In 1996, the Old Cottage Grove Concerned Citizens Group petitioned the Cottage Grove City council to ban housing developments near the landfill, until the MPCA could prove the underground pollution was contained.

At a meeting on Sept. 2, 1998, the MPCA and 3M had been invited to answer residents' questions about the cleanup of the adjacent Woodbury landfill.

The MPCA showed maps of the contaminated groundwater. At that point in time, the agency did not know to test for perfluorinated chemicals.

3M was piping this groundwater to the plant, and then to the Mississippi River.

Sheryl Corrigan, a senior environmental engineer with 3M, explained the water was used as a coolant at the Cottage Grove chemical plant, and also at a power plant.

"There is a monitoring plant before it's discharged to the Mississippi, and it's consistently clean," Corrigan said in a videotape of the 1998 meeting.

3M says according to the standards of the day, the water was clean. MPCA records estimate 45 tons of perfluorochemical wastes are buried at the Woodbury landfill. The groundwater below the landfill is not treated before it reaches the Mississippi River.

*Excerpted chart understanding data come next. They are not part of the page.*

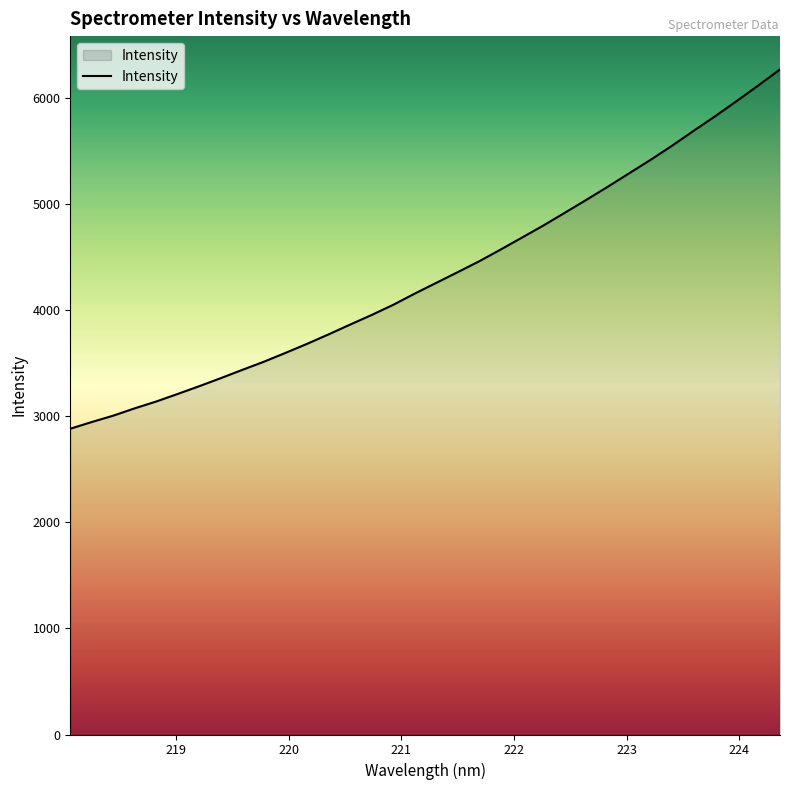

What is the minimum value shown in the chart?

2881.6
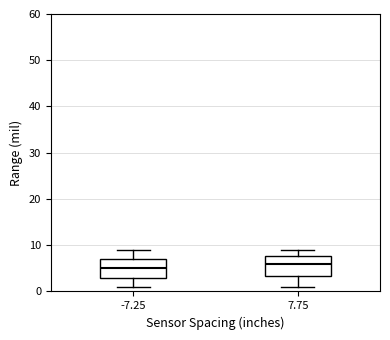

Where does the median line of the box at x = 7.75 sit on the y-axis? The values are not printed on the chart, so give them approximately, as read against the axis.

6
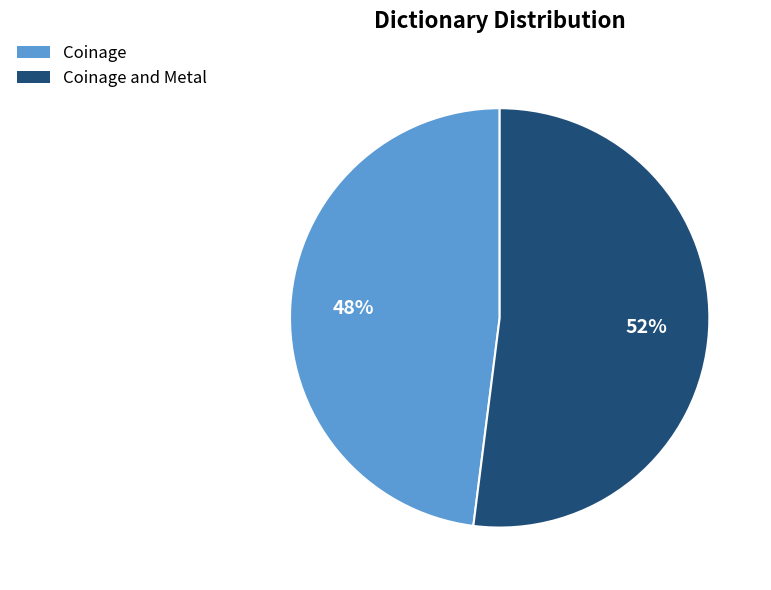

Does any single category account for the majority?

Yes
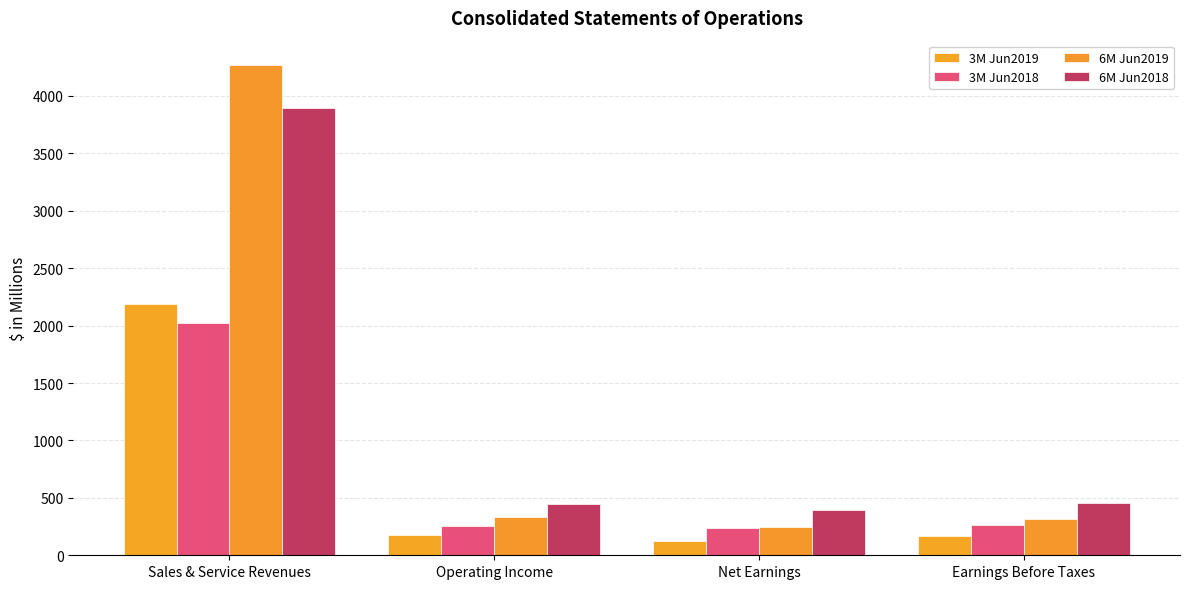

Which category has the lowest value in the 3M Jun2019 series?

Net Earnings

Based on new data it recieved from 3M, the MPCA calculates that the Cottage Grove plant released about 50,000 pounds of perfluorinated chemicals into the river each year. That amount is five times higher than an original MPCA estimate made in Feb. 2005 at the request of Minnesota Public Radio.

Today, 3M has installed filters at the plant to catch most of the perfluorinated chemicals.

3M's Sheryl Corrigan was also, for a time, Dave Douglas' counterpart on the Cottage Grove Superfund site. As a 3M representative, it was her job to give him data about the contamination there. In 2002, Corrigan left 3M to become commissioner of the Minnesota Pollution Control Agency.